Three major electricity distribution companies in Alberta offer DCG credits through their tariffs.

However, in June, the Alberta Utilities Commission announced its plan to phase out DCG credits over four years. This move was because the provision of the credit “unnecessarily increases the payments ratepayers make for transmission service, and these additional payments are not offset by a proven quantifiable benefit to the ratepayers,” the AUC wrote in its decision.

Several parties have made applications to appeal and review and vary this decision, says Saffery, with the leave to appeal decisions likely to be issued by the fall.

A move toward hydrogen

Canada’s “Hydrogen Strategy for Canada: Seizing the Opportunities for Hydrogen,” released in December, focusses on “blue hydrogen as a bridge,” says Howard, due to the country’s large natural gas/oil reserve. Blue hydrogen is sourced from natural gas, while green energy is sourced from electricity. Both can be processed into pure hydrogen and exported for use as energy.

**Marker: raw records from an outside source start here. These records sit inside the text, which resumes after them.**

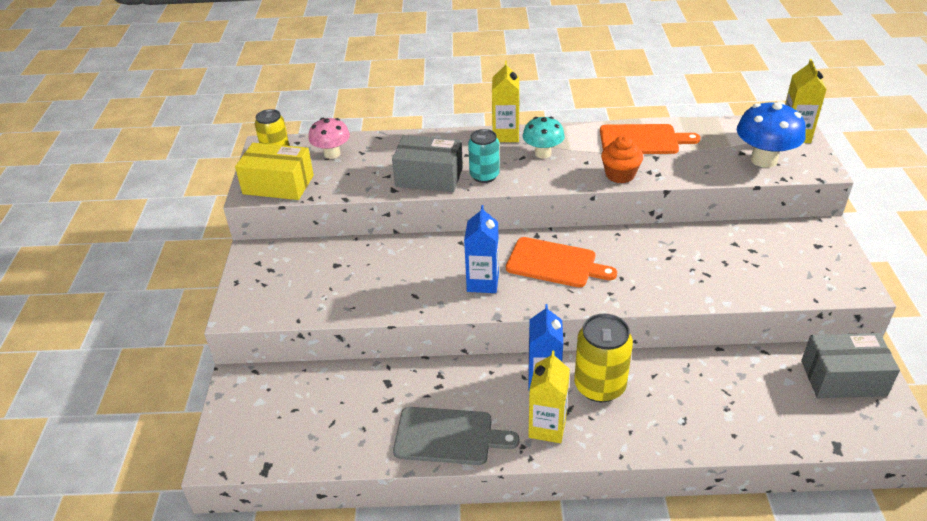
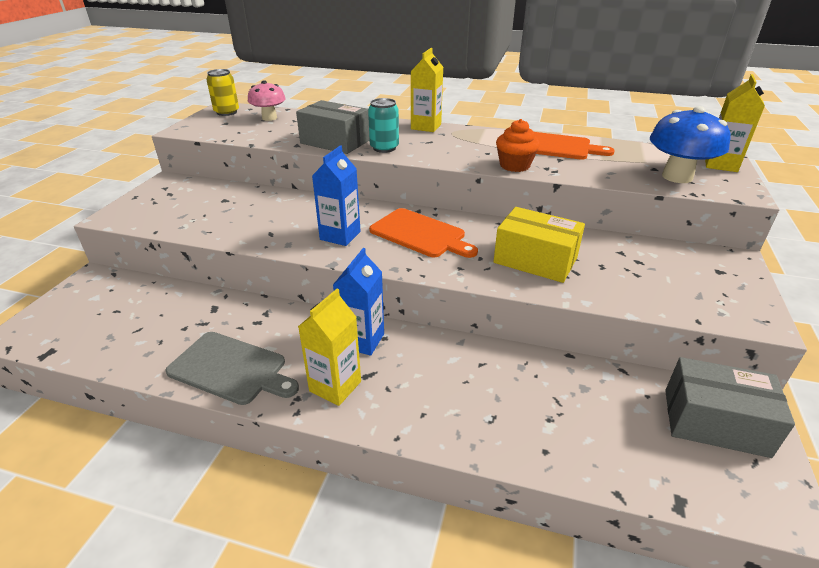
camera: 15 degrees right, 5 degrees down
(278, 184) = (208, 129): yellow box -> yellow box (535, 260)
(543, 153) = (450, 142): turquoise mushroom -> none
(599, 386) = (416, 360): yellow can -> none

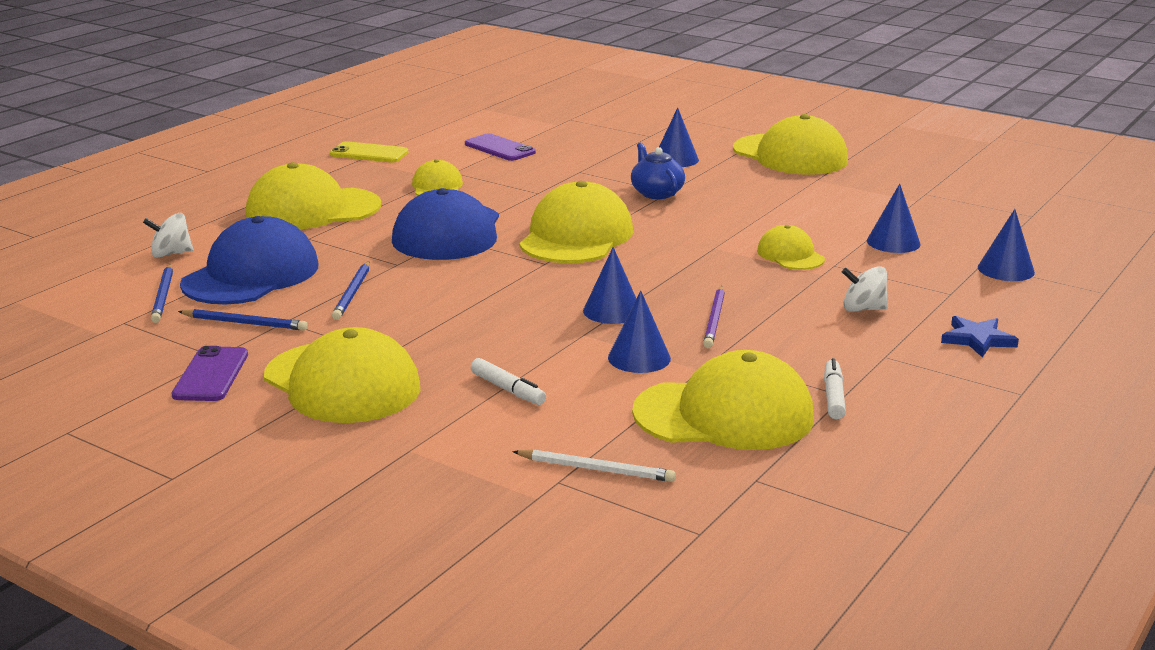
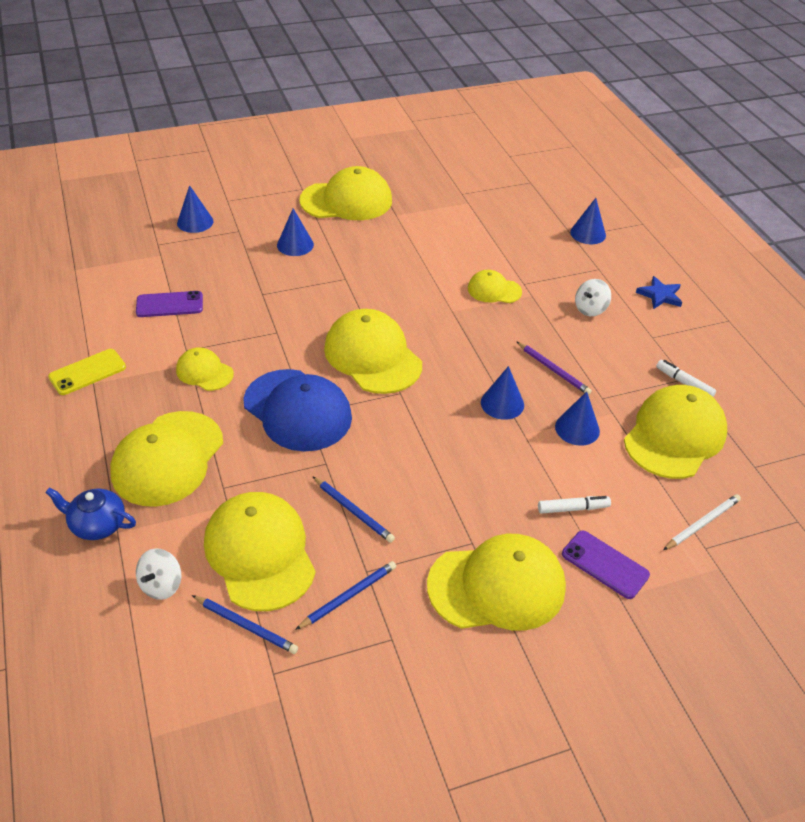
camera: 55 degrees left, 20 degrees up
(211, 375) = (422, 656): purple phone -> purple phone (605, 564)
(251, 274) = (259, 553): blue cap -> yellow cap
(656, 193) = (341, 284): blue teapot -> blue teapot (97, 524)
(893, 242) = (515, 245): blue cone -> blue cone (195, 222)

Once the infrastructure and supply chain develop for hydrogen, Howard says he expects to see efforts to produce green hydrogen. The oil-and-gas-rich western Canadian provinces will continue to focus on blue hydrogen and Quebec on green hydrogen because of its abundance of water and its hydroelectricity.

In April, four provinces — Alberta, Saskatchewan, Ontario and New Brunswick — signed a memorandum of understanding to support small-scale nuclear power technology development. With increased nuclear capacity, “you can generate way more volumes of hydrogen,” says Howard.

Ontario produces the most nuclear energy in Canada, with six power stations, and its Bruce generating station is the largest operating nuclear power plant in the world. As well, Ontario Power Generation’s Atura Power subsidiary, which is the province’s largest fleet of combined-cycle turbine gas plants, will be playing a leadership role in establishing the supply of low-carbon hydrogen in the region.

Brookfield hydroelectric facility in Pennsylvania projects about 15 metric tons of emissions-free liquid hydrogen produced per day. And Hydro-Québec’s green energy project, announced in January, is the first such in Canada. For that project, Thyssenkrupp Uhde Chlorine Engineers’ Green Hydrogen product division won an engineering contract to install an 88-megawatt water electrolysis plant for Hydro-Québec in Varennes, Quebec. This plant will produce 11,100 metric tons of green hydrogen annually.

And it’s not only “end users” focussed on alternative energies, says Howard, but institutional investors such as BlackRock and Goldman Sachs.

“There’s a real acknowledgement that if you are not, as a company, focussed on the ESG-related risks inherent in your operations, your profitability will suffer,” she says.

“And that’s meaningful. It’s not people just wanting to go green for the sake of being good corporate citizens. It’s people recognizing that there are jurisdictions in the world where changing weather patterns are impacting supply chains.”